Nicolas Rode from the Centre for Functional and Evolutionary Ecology took advantage of sea monkeys’ ability to weather droughts by remaining in their eggs for years before hatching once the water returns. He gathered eggs from layers of dirt formed in 1985, 1996 and 2007, and then reared them in their lab — having females mate with males from their own time, as well as from other years.
The conclusion was disturbing. The further away in time the male sea monkey was from, the sooner his female sexual partner died. A male from 22 years away (about 160 generations) cut short the life of his baby-mother on average by 12 percent.
The reason is that male sea monkeys, like the males of many animal species, compete violently over who gets to mate with a particular female. The males evolve all kinds of weaponry to achieve this, from scoops to get rid of sperm from other males to the injection of “anti-aphrodisiacs” to stop the ladies having any desire to mate further.

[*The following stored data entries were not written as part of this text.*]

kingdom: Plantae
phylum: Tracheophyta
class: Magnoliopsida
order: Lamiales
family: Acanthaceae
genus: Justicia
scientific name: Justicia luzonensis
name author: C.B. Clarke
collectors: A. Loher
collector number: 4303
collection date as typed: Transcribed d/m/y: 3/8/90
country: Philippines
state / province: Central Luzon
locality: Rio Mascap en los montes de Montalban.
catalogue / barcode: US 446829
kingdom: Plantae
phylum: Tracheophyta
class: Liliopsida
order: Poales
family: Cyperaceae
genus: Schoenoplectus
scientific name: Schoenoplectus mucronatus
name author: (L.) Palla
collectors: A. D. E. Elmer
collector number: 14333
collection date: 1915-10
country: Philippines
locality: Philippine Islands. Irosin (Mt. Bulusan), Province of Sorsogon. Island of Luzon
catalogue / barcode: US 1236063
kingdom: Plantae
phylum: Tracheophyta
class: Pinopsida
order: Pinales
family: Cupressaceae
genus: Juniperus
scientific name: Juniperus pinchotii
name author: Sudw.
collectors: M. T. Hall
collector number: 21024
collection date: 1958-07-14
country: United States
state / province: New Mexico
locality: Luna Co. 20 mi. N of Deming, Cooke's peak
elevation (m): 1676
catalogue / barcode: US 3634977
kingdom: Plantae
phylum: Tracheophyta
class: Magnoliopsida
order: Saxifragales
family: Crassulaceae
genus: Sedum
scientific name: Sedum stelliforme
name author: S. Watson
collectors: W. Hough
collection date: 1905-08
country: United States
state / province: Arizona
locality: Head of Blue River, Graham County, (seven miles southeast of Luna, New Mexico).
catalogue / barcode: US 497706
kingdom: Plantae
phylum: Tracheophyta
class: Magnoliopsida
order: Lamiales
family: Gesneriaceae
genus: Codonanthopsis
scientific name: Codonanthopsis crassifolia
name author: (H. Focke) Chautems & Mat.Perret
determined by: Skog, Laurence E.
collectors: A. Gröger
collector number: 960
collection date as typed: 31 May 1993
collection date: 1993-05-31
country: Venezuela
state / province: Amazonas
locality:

That’s not good news for the females. From an evolutionary perspective, the health of a single female is completely unimportant to a male, so long as they live long enough to birth another generation of offspring. As a result, some of the weaponry developed by the males can be downright toxic.
But the females fight back, evolving antidotes to the males’ weaponry, which then force the males to evolve countermeasures, which in turn makes the females evolve more antidotes, culminating in an escalating arms race of sexual conflict, at least in theory.
Unfortunately the data from Rode’s experiment wasn’t clear-cut enough to determine whether that conflict does indeed escalate indefinitely or whether — as some evolutionary ecologists suggest — different sexual weaponry goes in and out of fashion over time, like an evolutionary merry-go-round.